___ Dataset ___
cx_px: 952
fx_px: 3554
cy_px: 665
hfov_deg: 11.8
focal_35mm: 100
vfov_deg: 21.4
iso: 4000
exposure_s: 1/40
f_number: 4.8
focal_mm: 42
___
___ Dataset ___
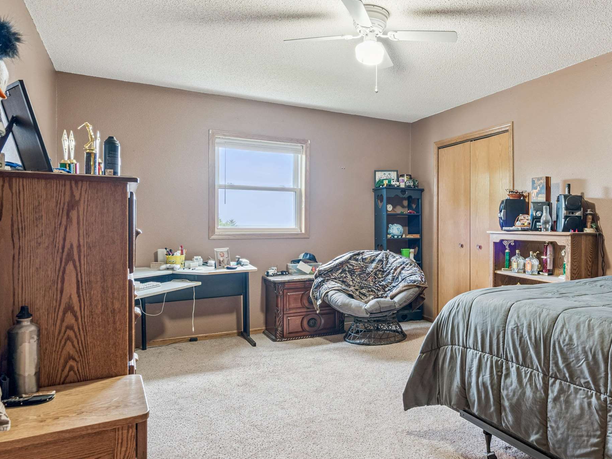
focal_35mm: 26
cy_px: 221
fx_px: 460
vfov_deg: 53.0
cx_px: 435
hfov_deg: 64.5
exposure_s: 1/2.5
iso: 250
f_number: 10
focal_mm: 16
___
[Job]
Scan the records above for the lines holding "focal_35mm: 100" and "focal_mm: 42". Transcribe those two and every line between them word for word, and no others.

[Result of the task]
focal_35mm: 100
vfov_deg: 21.4
iso: 4000
exposure_s: 1/40
f_number: 4.8
focal_mm: 42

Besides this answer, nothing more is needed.